* READING TEXT *
--- BEGIN ---
Conversation based search

Introduction

Conversation is such a natural part of everyday life that we often to fail to reflect on its properties. We just engage in it without explicitly understanding the rules that we use unconsciously every time we have a conversation. Now this doesn't matter much when we are talking to people, because people all have pretty much the ideas about conversation and follow the same rules for conducting them. But when you try to talk to a computer, everything changes.

But why would you try to talk to a computer? Who does that exactly?

Actually everyone does that in a sense, but because the computer doesn't know the rules of conversation and because the computer has no actual desire to engage in a conversation and because, in a deep sense, the computer has nothing to say, human-computer conversation doesn't go so well.

The beginning and end of the problem is one of understanding the nature of human memory. When people engage in a conversation, they are, quite frequently, simply telling a story that have told before, which is being retrieved from their memory as they speak. And when they listen to someone else speak in a conversation, they are trying to match what that person is saying with their own stories to ready themselves to have something to say or simply just because they are excited by the match in stories between the speaker and themselves.

But when it comes to computers all this changes. We don’t expect computers to have stories to tell. Instead we have come to believe that if a computer has stories we will have to search for them.

This disconnect between the rules of everyday human conversation and the practice of key word search that we have all gotten used to, explains why corporations and other large institutions are having such a hard time gathering and preserving what they collectively know. They should be making what they have learned over the years available to their employees and possibly to the outside world. But, they all seem to think what they know must be contained within the form of documents because that is what Google searches through and that is what filing cabinets and manila folders have always contained.
--- END ---
* PROBLEM STATEMENT *
Output the conversation search text from "Conversation is such" to "does that exactly?", copied word for word. The rows that follow come from a separate source unrelated to the conversation search text.

* DATA *
--- BEGIN ---
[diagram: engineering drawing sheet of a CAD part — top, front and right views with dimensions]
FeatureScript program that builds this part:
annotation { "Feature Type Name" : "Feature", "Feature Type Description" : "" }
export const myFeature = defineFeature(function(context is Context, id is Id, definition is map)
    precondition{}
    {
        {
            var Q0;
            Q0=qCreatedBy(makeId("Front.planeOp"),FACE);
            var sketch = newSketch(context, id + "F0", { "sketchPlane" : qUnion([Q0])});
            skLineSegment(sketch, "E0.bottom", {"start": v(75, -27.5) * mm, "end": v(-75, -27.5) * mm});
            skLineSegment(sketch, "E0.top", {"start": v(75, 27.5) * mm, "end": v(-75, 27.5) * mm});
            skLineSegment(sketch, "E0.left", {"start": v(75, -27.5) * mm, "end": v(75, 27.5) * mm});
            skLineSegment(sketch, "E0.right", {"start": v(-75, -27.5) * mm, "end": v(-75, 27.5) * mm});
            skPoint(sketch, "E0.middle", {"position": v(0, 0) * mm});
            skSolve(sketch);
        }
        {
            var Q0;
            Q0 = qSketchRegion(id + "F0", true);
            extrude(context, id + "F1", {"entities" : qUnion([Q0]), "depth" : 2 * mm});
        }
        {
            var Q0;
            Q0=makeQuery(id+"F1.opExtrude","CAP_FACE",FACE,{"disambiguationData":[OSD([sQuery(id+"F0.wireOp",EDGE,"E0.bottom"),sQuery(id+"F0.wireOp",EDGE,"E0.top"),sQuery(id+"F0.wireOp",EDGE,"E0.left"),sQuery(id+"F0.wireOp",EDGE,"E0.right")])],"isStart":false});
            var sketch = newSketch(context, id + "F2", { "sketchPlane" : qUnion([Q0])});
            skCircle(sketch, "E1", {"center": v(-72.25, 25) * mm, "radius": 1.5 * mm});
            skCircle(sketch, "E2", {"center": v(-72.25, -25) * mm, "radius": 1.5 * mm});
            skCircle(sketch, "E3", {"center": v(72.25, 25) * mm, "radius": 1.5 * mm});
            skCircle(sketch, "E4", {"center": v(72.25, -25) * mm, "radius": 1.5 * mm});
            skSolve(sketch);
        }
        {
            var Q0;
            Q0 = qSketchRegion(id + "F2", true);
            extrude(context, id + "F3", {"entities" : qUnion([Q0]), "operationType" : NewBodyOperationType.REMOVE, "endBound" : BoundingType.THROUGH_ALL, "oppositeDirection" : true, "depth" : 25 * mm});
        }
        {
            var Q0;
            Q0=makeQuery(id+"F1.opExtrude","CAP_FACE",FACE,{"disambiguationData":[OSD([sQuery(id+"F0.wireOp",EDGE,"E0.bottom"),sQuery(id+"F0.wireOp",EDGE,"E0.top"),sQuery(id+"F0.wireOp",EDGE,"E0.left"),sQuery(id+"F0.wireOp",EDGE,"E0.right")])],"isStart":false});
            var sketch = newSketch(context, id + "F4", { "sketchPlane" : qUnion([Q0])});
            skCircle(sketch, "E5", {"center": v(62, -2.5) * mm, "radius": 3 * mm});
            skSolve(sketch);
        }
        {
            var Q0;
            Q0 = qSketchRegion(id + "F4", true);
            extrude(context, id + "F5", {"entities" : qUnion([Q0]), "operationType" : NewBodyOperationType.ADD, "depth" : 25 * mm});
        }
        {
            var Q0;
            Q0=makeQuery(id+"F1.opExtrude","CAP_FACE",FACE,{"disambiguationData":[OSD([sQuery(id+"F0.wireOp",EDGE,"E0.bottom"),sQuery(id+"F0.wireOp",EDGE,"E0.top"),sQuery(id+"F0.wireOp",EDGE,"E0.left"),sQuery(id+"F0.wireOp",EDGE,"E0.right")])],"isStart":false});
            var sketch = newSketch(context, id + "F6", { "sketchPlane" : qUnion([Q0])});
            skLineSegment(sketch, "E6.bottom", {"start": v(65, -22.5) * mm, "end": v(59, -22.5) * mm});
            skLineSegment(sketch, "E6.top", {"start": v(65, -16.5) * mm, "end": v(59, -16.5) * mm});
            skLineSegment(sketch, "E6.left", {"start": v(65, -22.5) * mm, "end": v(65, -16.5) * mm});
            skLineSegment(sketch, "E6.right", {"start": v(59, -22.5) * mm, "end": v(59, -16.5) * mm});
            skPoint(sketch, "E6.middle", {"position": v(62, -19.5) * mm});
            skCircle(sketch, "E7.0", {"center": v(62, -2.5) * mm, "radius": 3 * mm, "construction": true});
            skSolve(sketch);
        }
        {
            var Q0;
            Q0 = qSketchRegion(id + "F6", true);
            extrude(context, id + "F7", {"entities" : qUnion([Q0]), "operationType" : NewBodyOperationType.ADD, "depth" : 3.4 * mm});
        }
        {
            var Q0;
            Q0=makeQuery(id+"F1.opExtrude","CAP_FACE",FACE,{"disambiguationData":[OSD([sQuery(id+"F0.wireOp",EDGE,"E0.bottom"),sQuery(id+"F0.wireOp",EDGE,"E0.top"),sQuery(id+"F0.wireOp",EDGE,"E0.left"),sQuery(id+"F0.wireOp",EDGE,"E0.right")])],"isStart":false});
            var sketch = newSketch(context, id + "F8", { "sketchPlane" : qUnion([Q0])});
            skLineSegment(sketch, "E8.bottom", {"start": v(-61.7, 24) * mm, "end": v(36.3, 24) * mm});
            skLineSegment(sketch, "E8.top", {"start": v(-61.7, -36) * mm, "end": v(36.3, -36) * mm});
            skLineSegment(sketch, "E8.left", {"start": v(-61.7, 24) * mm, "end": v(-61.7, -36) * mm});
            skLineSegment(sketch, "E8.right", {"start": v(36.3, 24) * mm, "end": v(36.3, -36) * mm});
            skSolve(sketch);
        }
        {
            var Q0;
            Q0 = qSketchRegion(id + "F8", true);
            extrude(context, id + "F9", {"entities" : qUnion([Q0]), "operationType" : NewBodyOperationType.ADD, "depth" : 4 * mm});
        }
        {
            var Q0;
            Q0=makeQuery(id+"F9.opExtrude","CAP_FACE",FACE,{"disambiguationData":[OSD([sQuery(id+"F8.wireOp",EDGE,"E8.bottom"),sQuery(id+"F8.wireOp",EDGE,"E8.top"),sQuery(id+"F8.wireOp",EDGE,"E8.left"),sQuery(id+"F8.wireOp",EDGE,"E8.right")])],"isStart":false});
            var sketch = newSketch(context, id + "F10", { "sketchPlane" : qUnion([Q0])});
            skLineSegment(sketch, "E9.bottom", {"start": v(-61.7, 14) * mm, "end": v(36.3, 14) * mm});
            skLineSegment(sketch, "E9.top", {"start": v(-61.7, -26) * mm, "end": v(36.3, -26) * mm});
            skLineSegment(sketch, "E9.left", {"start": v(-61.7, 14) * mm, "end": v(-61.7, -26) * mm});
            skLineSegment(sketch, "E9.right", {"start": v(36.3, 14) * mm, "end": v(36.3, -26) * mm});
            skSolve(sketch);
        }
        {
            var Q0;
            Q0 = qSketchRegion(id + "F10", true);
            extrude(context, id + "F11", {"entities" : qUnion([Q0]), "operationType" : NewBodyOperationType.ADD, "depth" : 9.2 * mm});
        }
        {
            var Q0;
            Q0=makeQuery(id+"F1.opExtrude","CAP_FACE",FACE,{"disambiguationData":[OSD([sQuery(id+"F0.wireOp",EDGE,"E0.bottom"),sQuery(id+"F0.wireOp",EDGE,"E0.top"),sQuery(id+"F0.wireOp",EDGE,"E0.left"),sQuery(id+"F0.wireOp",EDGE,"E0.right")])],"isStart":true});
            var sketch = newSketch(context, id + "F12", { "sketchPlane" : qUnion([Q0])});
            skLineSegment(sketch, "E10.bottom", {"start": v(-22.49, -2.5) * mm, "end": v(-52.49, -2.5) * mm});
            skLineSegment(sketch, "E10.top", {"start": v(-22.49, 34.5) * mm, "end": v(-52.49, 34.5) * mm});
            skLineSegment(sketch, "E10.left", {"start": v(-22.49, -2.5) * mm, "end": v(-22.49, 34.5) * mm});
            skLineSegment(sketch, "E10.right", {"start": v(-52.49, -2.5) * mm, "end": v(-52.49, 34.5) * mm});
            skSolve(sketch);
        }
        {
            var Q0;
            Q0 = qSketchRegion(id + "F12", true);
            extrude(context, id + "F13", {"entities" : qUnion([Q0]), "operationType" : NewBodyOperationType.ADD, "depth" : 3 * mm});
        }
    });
--- END ---
* OUTPUT FOR THIS EXERCISE *
Conversation is such a natural part of everyday life that we often to fail to reflect on its properties. We just engage in it without explicitly understanding the rules that we use unconsciously every time we have a conversation. Now this doesn't matter much when we are talking to people, because people all have pretty much the ideas about conversation and follow the same rules for conducting them. But when you try to talk to a computer, everything changes.

But why would you try to talk to a computer? Who does that exactly?